A estrela de reality show americana Kim Kardashian pode ser famosa em todo o mundo por suas fotos reveladoras publicadas nas mídias sociais. Mas, para a linha dura iraniana, ela tem uma identidade mais sinistra, como a face de uma conspiração de modelos que ameaça a segurança da República islâmica.

Nesta semana, Mostafa Alizadeh, porta-voz do centro governamental de combate ao cibercrime organizado, alegou que Kardashian tinha colaborado com o Instagram, rede social de fotos, para incentivar as mulheres iranianas a publicar fotos delas próprias violando o código islâmico obrigatório de vestimenta, colocando em risco a moral e os bons costumes.

Segundo ele, o complô foi arquitetado por alguns Estados árabes do golfo Pérsico e pelo Reino Unido, que teriam dado "apoio financeiro sério" para o esforço, cujos alvos seriam mulheres e jovens.

Para rebater a ameaça foi lançada a "Operação Aranha 2". Cerca de 150 salões de beleza e estúdios fotográficos de Teerã foram fechados e 30 modelos, maquiadores e fotógrafos, processados. Oito deles continuam detidos.

O incidente não se limitou a uma divergência em torno de códigos de vestimenta.

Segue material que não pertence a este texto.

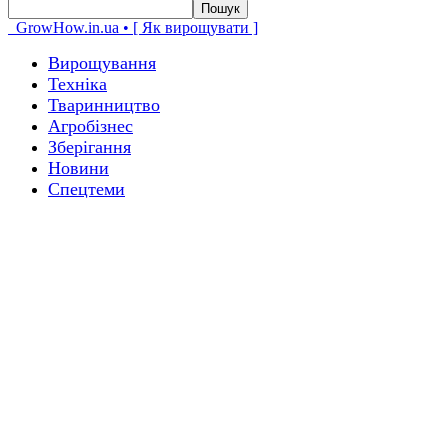
GrowHow.in.ua • [ Як вирощувати ]
Вирощування
Техніка
Тваринництво
Агробізнес
Зберігання
Новини
Спецтеми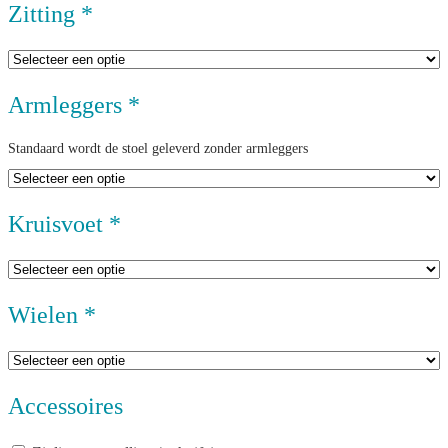
Zitting
*
Armleggers
*
Standaard wordt de stoel geleverd zonder armleggers
Kruisvoet
*
Wielen
*
Accessoires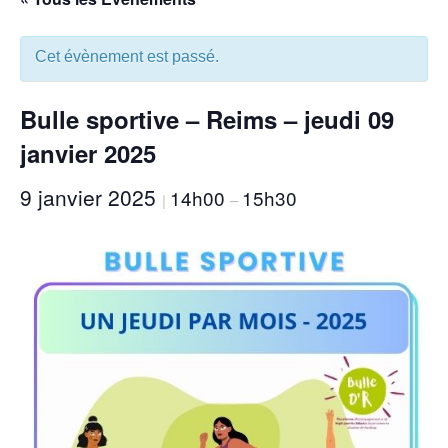
Cet évènement est passé.
Bulle sportive – Reims – jeudi 09
janvier 2025
9 janvier 2025
14h00
15h30
|
–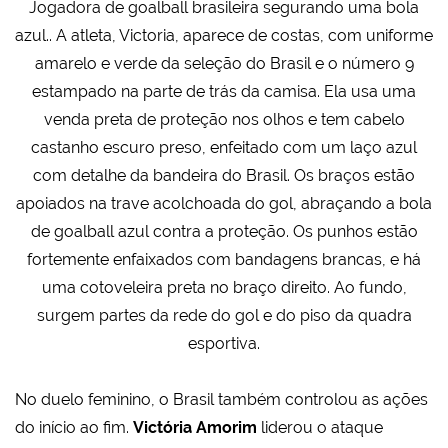
Jogadora de goalball brasileira segurando uma bola
azul.. A atleta, Victoria, aparece de costas, com uniforme
amarelo e verde da seleção do Brasil e o número 9
estampado na parte de trás da camisa. Ela usa uma
venda preta de proteção nos olhos e tem cabelo
castanho escuro preso, enfeitado com um laço azul
com detalhe da bandeira do Brasil. Os braços estão
apoiados na trave acolchoada do gol, abraçando a bola
de goalball azul contra a proteção. Os punhos estão
fortemente enfaixados com bandagens brancas, e há
uma cotoveleira preta no braço direito. Ao fundo,
surgem partes da rede do gol e do piso da quadra
esportiva.
No duelo feminino, o Brasil também controlou as ações
do início ao fim.
Victória Amorim
liderou o ataque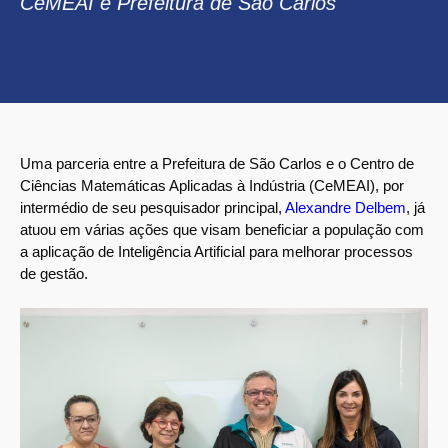
CeMEAI e Prefeitura de São Carlos
Uma parceria entre a Prefeitura de São Carlos e o Centro de
Ciências Matemáticas Aplicadas à Indústria (CeMEAI), por
intermédio de seu pesquisador principal,
Alexandre Delbem
, já
atuou em várias ações que visam beneficiar a população com
a aplicação de Inteligência Artificial para melhorar processos
de gestão.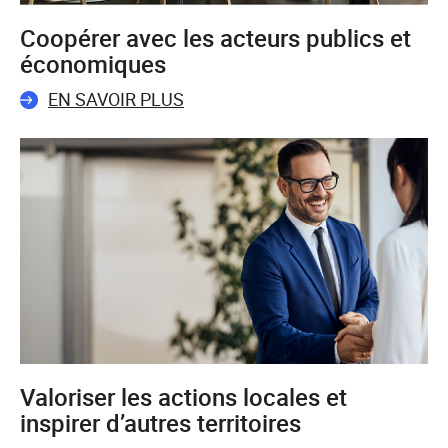
Coopérer avec les acteurs publics et
économiques
EN SAVOIR PLUS
Valoriser les actions locales et
inspirer d’autres territoires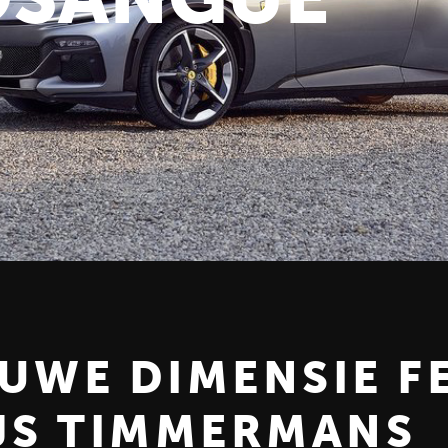
EUWE DIMENSIE F
IJS TIMMERMANS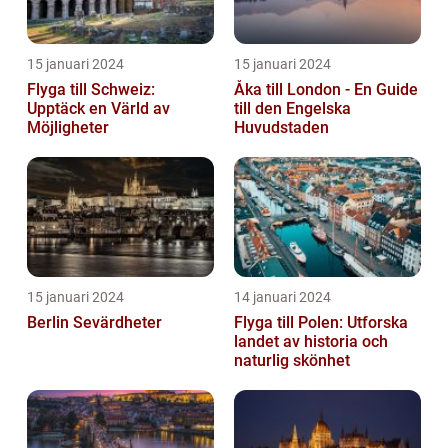
15 januari 2024
15 januari 2024
Flyga till Schweiz:
Åka till London - En Guide
Upptäck en Värld av
till den Engelska
Möjligheter
Huvudstaden
15 januari 2024
14 januari 2024
Berlin Sevärdheter
Flyga till Polen: Utforska
landet av historia och
naturlig skönhet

Setores da linha dura do regime iraniano -concentrados principalmente na Guarda Revolucionária, no Judiciário e no Parlamento em final de mandato- acreditam que, a despeito do acordo nuclear do ano passado, os EUA querem promover uma mudança de regime em Teerã e que isso seria feito por meio de uma campanha "soft" incentivando os jovens, e em especial as mulheres, a contestar a ideologia da revolução islâmica.

LUTA DE PODER

Reformistas, porém, dizem que a repressão faz parte de uma luta cada vez mais tensa pelo poder, travada entre a linha dura e as forças moderadas próximas ao presidente Hasan Rowhani, que quer se reeleger em 2017.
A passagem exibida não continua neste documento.